=== Section Start ===

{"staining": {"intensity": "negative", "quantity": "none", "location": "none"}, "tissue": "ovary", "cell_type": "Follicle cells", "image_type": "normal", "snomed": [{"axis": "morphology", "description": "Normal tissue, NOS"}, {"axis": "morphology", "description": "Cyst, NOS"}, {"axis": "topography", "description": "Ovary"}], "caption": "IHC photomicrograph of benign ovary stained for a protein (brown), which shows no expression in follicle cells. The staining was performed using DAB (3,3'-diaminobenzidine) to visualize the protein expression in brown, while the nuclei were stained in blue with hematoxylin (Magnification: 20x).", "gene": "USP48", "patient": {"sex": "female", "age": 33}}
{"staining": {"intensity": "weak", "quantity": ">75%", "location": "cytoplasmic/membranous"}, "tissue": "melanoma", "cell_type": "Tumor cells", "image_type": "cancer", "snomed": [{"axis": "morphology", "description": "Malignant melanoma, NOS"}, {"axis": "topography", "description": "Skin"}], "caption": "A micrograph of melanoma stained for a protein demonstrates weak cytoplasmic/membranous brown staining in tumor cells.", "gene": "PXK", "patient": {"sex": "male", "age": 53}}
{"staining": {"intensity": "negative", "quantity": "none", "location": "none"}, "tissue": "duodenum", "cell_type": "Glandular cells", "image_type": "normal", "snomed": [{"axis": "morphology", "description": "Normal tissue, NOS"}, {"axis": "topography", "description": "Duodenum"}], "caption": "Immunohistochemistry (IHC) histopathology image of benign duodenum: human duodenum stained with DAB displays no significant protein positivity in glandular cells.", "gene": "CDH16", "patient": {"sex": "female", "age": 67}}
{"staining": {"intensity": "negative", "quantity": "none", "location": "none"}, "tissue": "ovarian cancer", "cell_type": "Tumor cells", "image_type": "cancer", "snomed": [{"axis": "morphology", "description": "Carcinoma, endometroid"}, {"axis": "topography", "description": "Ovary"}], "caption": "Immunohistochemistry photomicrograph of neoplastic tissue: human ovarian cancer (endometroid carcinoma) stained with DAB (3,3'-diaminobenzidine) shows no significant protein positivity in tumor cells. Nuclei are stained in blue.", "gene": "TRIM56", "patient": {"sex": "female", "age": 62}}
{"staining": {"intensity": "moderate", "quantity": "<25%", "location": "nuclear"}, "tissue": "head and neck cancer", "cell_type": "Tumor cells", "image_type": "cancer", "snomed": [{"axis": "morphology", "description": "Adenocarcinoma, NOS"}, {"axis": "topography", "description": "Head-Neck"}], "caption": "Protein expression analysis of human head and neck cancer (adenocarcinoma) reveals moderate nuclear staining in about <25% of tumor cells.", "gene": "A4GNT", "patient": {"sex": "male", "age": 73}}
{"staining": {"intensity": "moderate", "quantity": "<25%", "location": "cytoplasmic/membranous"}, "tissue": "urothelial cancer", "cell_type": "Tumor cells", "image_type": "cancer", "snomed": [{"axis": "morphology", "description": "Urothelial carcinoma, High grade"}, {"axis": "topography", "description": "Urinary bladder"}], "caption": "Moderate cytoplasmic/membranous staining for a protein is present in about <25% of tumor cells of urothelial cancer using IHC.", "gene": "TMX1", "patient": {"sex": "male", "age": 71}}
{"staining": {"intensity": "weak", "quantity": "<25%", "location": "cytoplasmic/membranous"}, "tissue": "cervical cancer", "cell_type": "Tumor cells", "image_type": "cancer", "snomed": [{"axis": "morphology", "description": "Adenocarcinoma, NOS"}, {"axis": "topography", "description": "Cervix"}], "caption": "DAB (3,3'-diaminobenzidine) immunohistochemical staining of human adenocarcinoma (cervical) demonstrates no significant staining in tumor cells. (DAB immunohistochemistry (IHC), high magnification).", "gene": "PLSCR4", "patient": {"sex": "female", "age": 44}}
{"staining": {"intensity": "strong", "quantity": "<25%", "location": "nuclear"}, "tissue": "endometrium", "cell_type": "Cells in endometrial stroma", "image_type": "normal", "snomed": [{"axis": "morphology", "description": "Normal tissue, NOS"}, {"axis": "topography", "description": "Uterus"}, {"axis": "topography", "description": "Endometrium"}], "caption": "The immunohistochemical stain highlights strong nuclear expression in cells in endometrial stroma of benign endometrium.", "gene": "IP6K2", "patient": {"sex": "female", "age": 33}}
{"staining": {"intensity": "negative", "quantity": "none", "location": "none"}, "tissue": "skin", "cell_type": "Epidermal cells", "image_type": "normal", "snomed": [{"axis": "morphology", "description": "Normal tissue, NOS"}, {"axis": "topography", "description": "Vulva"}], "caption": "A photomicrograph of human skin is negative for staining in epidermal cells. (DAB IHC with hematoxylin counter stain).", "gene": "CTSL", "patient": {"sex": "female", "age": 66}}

=== Section End ===

When you reach the line containing "expression analysis of" in the data above, start copying exactly, and stop after the line containing "cytoplasmic/membranous staining for".

{"staining": {"intensity": "moderate", "quantity": "<25%", "location": "nuclear"}, "tissue": "head and neck cancer", "cell_type": "Tumor cells", "image_type": "cancer", "snomed": [{"axis": "morphology", "description": "Adenocarcinoma, NOS"}, {"axis": "topography", "description": "Head-Neck"}], "caption": "Protein expression analysis of human head and neck cancer (adenocarcinoma) reveals moderate nuclear staining in about <25% of tumor cells.", "gene": "A4GNT", "patient": {"sex": "male", "age": 73}}
{"staining": {"intensity": "moderate", "quantity": "<25%", "location": "cytoplasmic/membranous"}, "tissue": "urothelial cancer", "cell_type": "Tumor cells", "image_type": "cancer", "snomed": [{"axis": "morphology", "description": "Urothelial carcinoma, High grade"}, {"axis": "topography", "description": "Urinary bladder"}], "caption": "Moderate cytoplasmic/membranous staining for a protein is present in about <25% of tumor cells of urothelial cancer using IHC.", "gene": "TMX1", "patient": {"sex": "male", "age": 71}}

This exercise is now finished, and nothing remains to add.